Built in 1999, the GSC has numerous points of entry, stairwells, escalators and multiple elevators from the ground floor to the top level. There are no metal detectors to walk through and no security personnel in the lobby or on most floors.
But that doesn’t mean someone isn’t watching. Over the years, the camera security system has been been upgraded, and personnel is watching through monitors.
And according to County Administrator Judi Boyko, “nearly all” individual offices have built-in safety measures ranging from secure entries, to glass enclosures, to smart ring technology, where visitors are identified in some manner before entry into an independent office.
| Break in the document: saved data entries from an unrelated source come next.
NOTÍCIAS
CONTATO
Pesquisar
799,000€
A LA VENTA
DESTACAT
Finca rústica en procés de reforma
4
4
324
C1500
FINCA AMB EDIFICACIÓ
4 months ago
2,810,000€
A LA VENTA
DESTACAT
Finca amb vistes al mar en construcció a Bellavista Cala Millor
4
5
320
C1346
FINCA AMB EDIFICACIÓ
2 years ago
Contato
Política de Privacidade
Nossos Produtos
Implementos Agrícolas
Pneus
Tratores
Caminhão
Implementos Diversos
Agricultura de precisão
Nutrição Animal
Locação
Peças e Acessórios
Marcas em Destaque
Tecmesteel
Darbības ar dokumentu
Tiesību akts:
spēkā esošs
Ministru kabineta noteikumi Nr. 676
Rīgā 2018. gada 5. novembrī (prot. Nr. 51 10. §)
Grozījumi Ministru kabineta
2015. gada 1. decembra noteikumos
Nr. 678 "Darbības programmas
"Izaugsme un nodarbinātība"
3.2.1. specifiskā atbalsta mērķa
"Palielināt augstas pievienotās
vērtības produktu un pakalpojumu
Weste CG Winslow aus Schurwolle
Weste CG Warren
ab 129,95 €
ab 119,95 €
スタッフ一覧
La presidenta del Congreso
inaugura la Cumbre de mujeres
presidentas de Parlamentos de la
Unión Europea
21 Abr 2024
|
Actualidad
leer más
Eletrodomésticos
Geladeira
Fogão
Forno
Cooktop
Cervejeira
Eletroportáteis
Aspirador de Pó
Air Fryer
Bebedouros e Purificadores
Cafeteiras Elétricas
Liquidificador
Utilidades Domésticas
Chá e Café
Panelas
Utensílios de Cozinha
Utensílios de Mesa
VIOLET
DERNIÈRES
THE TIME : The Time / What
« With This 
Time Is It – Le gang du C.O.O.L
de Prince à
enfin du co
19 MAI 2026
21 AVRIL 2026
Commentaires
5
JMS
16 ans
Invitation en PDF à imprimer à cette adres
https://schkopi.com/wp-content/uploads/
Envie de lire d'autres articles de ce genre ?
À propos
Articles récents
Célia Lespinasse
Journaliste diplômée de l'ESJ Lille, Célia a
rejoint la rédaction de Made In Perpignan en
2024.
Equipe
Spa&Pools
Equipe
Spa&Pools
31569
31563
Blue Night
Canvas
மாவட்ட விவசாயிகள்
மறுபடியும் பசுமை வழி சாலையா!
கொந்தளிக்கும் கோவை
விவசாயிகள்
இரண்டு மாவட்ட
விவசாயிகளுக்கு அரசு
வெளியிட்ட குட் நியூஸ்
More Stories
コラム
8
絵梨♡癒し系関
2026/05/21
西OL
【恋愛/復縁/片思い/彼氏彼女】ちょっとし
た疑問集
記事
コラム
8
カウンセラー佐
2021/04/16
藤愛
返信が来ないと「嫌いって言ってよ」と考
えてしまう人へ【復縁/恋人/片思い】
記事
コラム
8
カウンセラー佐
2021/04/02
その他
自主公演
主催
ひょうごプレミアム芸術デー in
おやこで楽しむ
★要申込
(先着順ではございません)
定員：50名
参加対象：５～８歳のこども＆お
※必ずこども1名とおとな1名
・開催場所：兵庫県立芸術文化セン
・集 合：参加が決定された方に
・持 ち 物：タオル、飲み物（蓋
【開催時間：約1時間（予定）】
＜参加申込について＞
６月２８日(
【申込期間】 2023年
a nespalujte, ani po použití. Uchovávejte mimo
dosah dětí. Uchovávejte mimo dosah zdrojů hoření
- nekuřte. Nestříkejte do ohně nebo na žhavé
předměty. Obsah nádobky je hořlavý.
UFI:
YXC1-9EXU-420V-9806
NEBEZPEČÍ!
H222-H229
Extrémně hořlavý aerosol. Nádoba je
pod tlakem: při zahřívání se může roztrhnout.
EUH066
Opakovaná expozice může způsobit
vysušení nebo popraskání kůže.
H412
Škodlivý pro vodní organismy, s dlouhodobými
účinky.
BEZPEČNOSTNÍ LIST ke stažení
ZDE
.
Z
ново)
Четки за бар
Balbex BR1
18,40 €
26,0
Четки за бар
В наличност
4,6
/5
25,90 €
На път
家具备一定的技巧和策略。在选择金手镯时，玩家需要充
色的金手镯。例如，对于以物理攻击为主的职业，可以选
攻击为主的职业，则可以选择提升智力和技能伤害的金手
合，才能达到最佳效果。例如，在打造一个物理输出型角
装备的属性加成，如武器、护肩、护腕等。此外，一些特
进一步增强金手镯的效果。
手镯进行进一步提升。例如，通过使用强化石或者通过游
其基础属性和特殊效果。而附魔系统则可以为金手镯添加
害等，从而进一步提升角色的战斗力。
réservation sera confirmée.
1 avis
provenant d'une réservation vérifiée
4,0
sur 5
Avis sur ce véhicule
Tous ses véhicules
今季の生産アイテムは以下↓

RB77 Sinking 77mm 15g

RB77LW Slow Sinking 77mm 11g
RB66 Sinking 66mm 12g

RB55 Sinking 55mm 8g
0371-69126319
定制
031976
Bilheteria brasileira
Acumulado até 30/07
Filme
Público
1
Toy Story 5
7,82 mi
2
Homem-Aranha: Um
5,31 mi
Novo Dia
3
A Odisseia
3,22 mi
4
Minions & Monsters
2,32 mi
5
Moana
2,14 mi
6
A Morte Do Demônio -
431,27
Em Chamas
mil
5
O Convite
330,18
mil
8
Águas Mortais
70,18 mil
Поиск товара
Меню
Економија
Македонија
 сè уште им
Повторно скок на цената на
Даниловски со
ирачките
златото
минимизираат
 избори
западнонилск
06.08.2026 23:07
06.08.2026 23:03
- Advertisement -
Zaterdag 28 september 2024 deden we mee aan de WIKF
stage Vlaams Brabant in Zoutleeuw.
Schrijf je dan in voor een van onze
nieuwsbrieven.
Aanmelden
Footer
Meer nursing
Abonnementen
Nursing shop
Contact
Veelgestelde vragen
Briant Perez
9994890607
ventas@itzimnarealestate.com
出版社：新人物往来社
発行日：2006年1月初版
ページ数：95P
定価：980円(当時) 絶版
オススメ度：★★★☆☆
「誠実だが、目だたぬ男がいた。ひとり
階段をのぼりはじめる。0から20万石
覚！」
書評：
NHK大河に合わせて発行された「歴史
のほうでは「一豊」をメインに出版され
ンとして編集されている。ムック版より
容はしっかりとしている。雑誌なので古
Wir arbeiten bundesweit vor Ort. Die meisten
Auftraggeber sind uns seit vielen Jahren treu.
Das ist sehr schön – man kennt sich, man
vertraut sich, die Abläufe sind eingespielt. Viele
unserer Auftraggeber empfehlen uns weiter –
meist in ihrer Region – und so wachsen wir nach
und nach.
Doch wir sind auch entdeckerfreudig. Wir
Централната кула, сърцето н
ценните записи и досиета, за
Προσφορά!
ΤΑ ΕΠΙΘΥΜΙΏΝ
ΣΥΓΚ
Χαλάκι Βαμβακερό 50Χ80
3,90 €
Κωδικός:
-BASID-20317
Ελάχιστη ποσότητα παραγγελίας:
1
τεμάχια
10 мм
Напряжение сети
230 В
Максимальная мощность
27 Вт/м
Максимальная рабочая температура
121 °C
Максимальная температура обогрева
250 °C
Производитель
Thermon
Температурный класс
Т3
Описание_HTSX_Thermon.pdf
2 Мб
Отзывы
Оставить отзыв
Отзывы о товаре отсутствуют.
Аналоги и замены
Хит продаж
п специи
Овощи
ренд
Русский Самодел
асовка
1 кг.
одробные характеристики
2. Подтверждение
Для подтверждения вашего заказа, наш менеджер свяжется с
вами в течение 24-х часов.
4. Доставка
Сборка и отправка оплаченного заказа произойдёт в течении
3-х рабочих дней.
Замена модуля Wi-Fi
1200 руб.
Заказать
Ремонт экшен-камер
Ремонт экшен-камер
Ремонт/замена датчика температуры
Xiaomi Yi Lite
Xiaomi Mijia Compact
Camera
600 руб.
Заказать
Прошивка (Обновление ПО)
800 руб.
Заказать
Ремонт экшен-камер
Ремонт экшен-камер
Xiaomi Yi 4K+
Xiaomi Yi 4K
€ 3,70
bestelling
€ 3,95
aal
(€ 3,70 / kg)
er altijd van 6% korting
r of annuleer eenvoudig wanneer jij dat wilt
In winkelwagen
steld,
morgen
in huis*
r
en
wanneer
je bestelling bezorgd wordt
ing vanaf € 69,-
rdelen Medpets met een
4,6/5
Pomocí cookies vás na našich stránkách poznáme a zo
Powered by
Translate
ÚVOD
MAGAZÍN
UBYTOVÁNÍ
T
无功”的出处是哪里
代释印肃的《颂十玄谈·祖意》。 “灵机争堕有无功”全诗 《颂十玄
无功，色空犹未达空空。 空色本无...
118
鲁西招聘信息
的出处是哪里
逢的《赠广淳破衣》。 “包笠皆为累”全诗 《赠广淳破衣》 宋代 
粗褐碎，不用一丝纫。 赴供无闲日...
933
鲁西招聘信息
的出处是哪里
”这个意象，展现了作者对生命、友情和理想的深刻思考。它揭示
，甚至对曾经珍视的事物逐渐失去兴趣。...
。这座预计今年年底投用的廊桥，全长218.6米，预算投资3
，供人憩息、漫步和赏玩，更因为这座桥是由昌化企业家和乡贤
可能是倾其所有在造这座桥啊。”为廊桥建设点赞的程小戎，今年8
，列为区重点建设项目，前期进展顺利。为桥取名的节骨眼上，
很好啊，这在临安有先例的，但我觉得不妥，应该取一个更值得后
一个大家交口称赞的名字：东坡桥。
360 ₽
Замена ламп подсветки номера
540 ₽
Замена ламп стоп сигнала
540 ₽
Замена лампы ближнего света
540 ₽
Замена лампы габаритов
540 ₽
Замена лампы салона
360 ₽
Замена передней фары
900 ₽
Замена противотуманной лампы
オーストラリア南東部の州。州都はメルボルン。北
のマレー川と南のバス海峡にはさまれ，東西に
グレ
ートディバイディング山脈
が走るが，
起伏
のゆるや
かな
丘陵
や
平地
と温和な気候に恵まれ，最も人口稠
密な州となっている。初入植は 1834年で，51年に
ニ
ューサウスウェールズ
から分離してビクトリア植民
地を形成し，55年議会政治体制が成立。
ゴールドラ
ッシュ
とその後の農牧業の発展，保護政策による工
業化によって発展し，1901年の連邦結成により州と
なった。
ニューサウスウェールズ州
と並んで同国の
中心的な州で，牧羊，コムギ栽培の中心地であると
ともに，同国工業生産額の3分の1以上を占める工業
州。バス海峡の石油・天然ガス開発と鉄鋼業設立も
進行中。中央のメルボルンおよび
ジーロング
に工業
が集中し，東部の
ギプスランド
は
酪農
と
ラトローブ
Boyko said the county is conducting a real property inventories and space analyses of commission-owned property, which has happened in some form in past years, but she said “I’m optimistic the 2022 approach will address and hopefully achieve the board of commissioners’ objective to emphasize safety and security of the Government Services Center, its visitors and tenants, while acknowledging taxpayers funded the building.”
Two county commissioners say they have never felt unsafe in their offices on the sixth floor or in the commission chambers on the second floor mezzanine that is open, perched above the lobby.
Commissioner T.C. Rogers said, “It’s a matter of balancing it for the amount of threat you think is out there. I realize one incident can be a crisis, but do you change your whole system for the possibility of one incident?”
Is Rogers concerned about someone with a threat accessing the council chambers?
“With my background, I am ready,” he said.
Rogers did acknowledge the commission has had “concerns” at some meetings and did have increased security - armed deputies - in the room.
“It is the people’s building and we don’t have plans to change things now, but we have studied different levels of security, when we up those that is still under consideration,’ Rogers said.
Commissioner Don Dixon said the county is always evaluating security that has to evolve and change with the times and there is a committee evaluating the issue.
“We don’t have any immediate plans (for added security) but that doesn’t mean there won’t be some changes made shortly because they have been talking about it,” Dixon said
Dixon also referred to GSC as “the people’s building” and added he would “hate” to see overly restrictive security measures.
People should be free to walk in, go about their business and leave without being searched and questioned, Dixon said.
“I would personally like to keep it that way as long as we can. We haven’t had any major incidents on our side,” Dixon said. But he said there are suggestions for added security, especially in the lobby, that could happen in the near future.
Commissioner Cindy Carpenter, former county clerk of courts, believes more security is needed now and the talking and space studies are not moving fast enough to address the needs.
“What has to happen, does someone have to get hurt before we do something?,” Carpenter questioned.
Carpenter said she believes waiting on the results of the most recent space study is a “cop out.” She noted past studies have shown the county is paying for vacant space and there is real need for more security in the entire building.
“But there isn’t a majority of the commission to support it,” Carpenter said.
The Butler County Sheriff’s Office is responsible to secure the court wing at the GSC. And talking about specifics of measures in place isn’t “good security,” said Chief Deputy Anthony Dwyer.
He said it is the commissioners’ decision to secure the entire building.
If that decision is made, Dwyer said the sheriff’s office would work with the commission to make it happen.
“There have been a lot of discussions about the building since it was built, reviewing security protocols and discussions with county administrators,” Dwyer said, added the sheriff’s office can have more discussions if requested by the commission.
If any office holder reaches out to the sheriff’s office for added permanent security, Dwyer said they would work to provide it. BCSO is contracted to provide armed security to several offices, including Job and Family Services.
“But we try to be good stewards. If anybody in that building thought they had a contentious issue and asked for our assistance we would grant it,” Dwyer said.
The chief deputy stopped short of saying the GSC needs enhanced security, but said he has “concerns” about all county buildings that are not secured.
“Every place where someone could be upset concerns me,” Dwyer said. “Not just GSC. That building as well as others could draw an irate person, but to secure every county facility in the whole county I don’t know is reasonable.”
He did say he believes the GSC is more secure than many county buildings because of the armed presence in the court wing and the response time is a matter of “seconds” to the lobby and many other offices should a violent incident happen.
“That is a huge deterrent,” Dwyer said.